[YOUR GOAL] Copy out the how-to article on using AI to write a resume, word for word and in full.

[SUPPLIED TEXT]

□ □ □

How-to
Is it OK to use AI to write your resume?
Yes, it is OK — recruiters use AI too, and no serious employer bans AI-assisted resumes. What gets candidates rejected is not AI itself. It is what careless AI use produces: invented metrics, buzzword soup, and claims that collapse under one interview question.
Recruiters do not reject resumes for being AI-assisted. They reject resumes that read like everyone else’s — "results-driven professional", "spearheaded cross-functional initiatives" — and resumes whose claims fall apart when probed. Both are symptoms of handing a chatbot the keys instead of using it as an editor.
Where AI genuinely helps: rephrasing weak bullets to lead with a strong verb, matching your wording to the job description’s vocabulary, cutting filler, and keeping formatting consistent. These are editing tasks, and AI is a good editor.
Where it backfires: asking an open-ended chatbot to "improve my resume" invites it to add a metric you never measured, a tool you never used, or a certification you never earned. The AI does not carry that risk into the interview or the background check — you do.

□ □ □

[INPUT DATA]

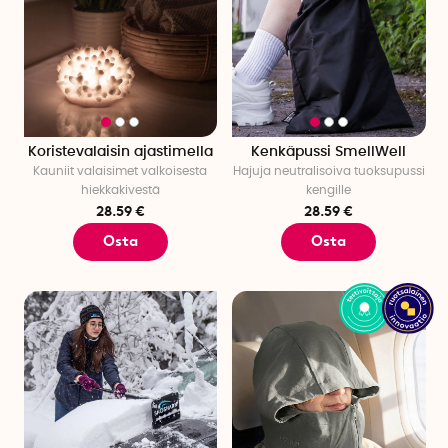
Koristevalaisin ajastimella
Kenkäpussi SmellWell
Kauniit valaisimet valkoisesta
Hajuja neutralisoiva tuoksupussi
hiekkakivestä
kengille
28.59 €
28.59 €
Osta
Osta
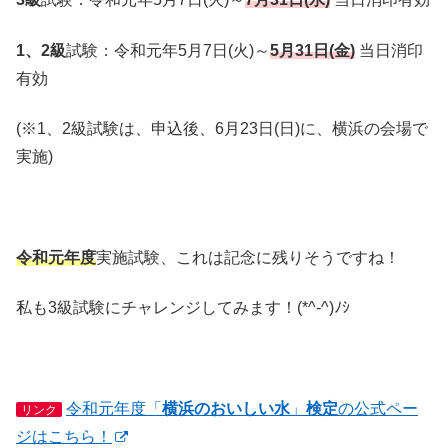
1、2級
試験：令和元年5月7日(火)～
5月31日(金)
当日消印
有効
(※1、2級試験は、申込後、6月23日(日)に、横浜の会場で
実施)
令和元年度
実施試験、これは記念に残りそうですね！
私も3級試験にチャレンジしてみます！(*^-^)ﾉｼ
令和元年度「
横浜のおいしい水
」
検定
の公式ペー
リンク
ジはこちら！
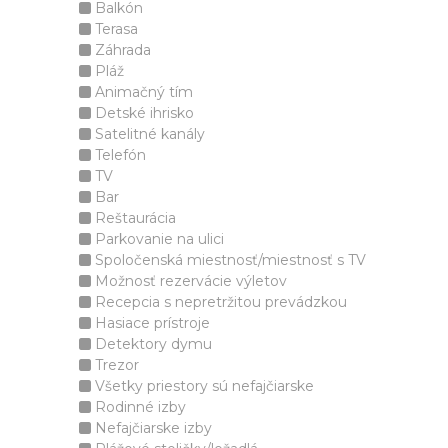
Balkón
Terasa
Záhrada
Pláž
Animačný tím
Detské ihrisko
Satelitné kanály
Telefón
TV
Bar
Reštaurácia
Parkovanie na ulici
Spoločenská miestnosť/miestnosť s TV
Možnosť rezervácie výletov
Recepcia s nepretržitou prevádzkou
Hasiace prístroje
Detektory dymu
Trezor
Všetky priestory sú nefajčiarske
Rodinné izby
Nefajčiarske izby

□ □ □

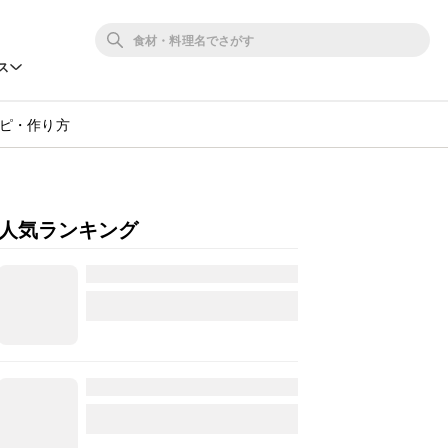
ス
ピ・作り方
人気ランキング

□ □ □

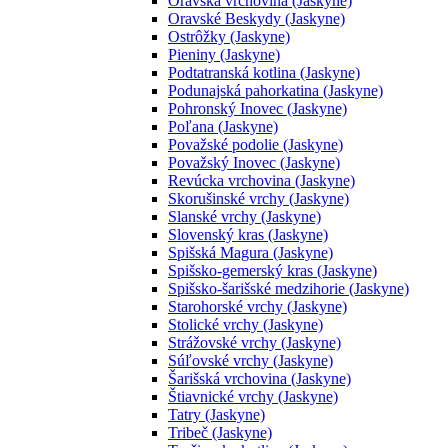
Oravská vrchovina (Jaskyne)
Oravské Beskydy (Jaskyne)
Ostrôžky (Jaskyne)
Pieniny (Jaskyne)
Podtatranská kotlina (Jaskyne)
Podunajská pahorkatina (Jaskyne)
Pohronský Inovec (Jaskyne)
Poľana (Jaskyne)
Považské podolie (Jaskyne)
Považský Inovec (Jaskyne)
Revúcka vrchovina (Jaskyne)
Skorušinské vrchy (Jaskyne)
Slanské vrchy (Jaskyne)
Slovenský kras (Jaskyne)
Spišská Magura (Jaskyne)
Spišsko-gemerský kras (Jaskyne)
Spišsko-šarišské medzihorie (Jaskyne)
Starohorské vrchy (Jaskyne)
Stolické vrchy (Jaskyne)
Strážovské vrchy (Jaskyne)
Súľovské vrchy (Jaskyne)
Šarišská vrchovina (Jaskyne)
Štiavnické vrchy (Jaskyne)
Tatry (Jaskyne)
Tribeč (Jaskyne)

□ □ □

[SOLUTION TO THE PROBLEM]
How-to
Is it OK to use AI to write your resume?
Yes, it is OK — recruiters use AI too, and no serious employer bans AI-assisted resumes. What gets candidates rejected is not AI itself. It is what careless AI use produces: invented metrics, buzzword soup, and claims that collapse under one interview question.
Recruiters do not reject resumes for being AI-assisted. They reject resumes that read like everyone else’s — "results-driven professional", "spearheaded cross-functional initiatives" — and resumes whose claims fall apart when probed. Both are symptoms of handing a chatbot the keys instead of using it as an editor.
Where AI genuinely helps: rephrasing weak bullets to lead with a strong verb, matching your wording to the job description’s vocabulary, cutting filler, and keeping formatting consistent. These are editing tasks, and AI is a good editor.
Where it backfires: asking an open-ended chatbot to "improve my resume" invites it to add a metric you never measured, a tool you never used, or a certification you never earned. The AI does not carry that risk into the interview or the background check — you do.